CML publishes April mortgage lending figures and forecasts for 2008
According to the latest Council of Mortgage Lenders (CML) report, Gross mortgage lending hit £25.3 billion in April which is a 5 per cent increase on March but an 8 per cent decline when compared to April 2007.
The combined March and April figures for this year are 16 per cent down on the same 2 months in 2007 and the CML has also today published an update on it’s housing market forecasts for 2008, and here are the main points;
- House prices to be around 7% lower at the end of the year than at the end of 2007;
- Property transactions in England and Wales to be around 35% lower than last year at 770,000;
- Gross lending to be around 21% lower than last year at £285 billion;
- Net lending to be half last year’s level at £55 billion; and
- Bank base rate to end the year at 4.75%.
So this isn’t really the ‘end of the world’ doom and gloom predictions we’ve seen in the media recently. Yes there has been a sudden slump in the housing and mortgage market becuase of the US credit crunch but perhaps now house prices will not rise at the extraordinary rate we’ve been used to for the best part of the last decade.
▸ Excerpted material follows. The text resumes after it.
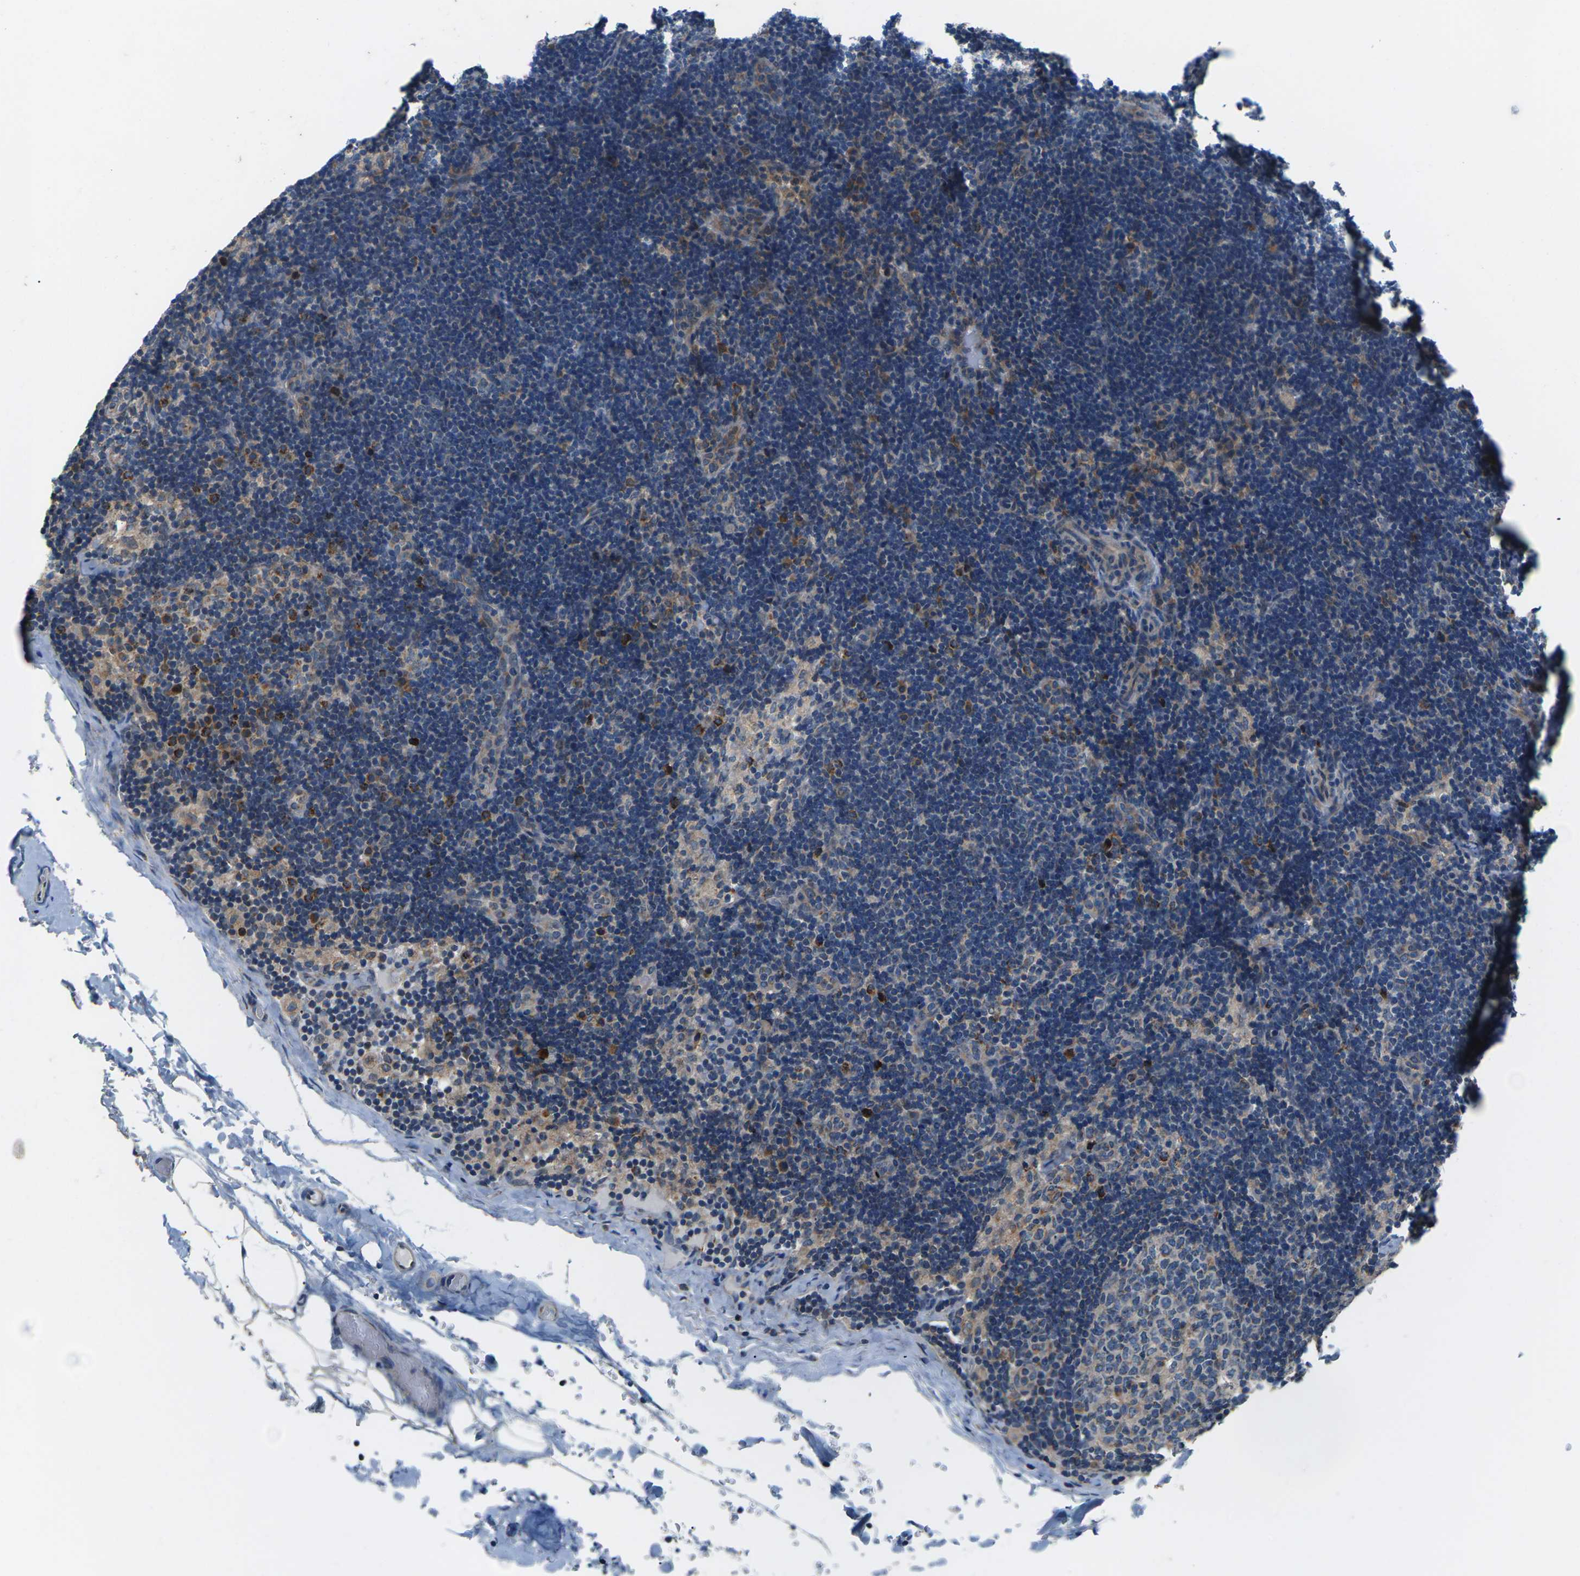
{"staining": {"intensity": "weak", "quantity": "<25%", "location": "cytoplasmic/membranous"}, "tissue": "lymph node", "cell_type": "Germinal center cells", "image_type": "normal", "snomed": [{"axis": "morphology", "description": "Normal tissue, NOS"}, {"axis": "topography", "description": "Lymph node"}], "caption": "Immunohistochemistry histopathology image of unremarkable lymph node: human lymph node stained with DAB shows no significant protein expression in germinal center cells.", "gene": "GABRP", "patient": {"sex": "female", "age": 14}}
As for mortgages and borrowing, I think the credit crunch has served as a massive warning sign to people in the UK when it comes to managing personal finances, including your mortgage. People cannot continue along the ‘borrowing from peter to pay paul’ route. If they do lenders will simply refuse to lend to them, wether that is a mortgage, a loan or a credit card.
Tightening lending criteria by lenders is a good thing because it will stop the people who should not get credit, or additional credit, from getting it! Something that perhaps the banks should have thought about a bit more over the last decade.
Director general of the CML, Michael Coogan, said: “In the wake of the credit crunch, 2008 will be remembered as a very weak year in the housing market. But our forecasts assume some indirect benefits from the Bank of England special liquidity scheme beginning to have an effect in the mortgage market in the later part of the year. Over the next few months, lending volumes will get worse before they get better. The market is still very uncertain, but lenders are working hard to ensure that borrowers coming off fixed rates remain on track, that arrears and repossessions are minimised, and that pricing is as attractive as they can make it in a market where they must manage the demand for lending with caution.”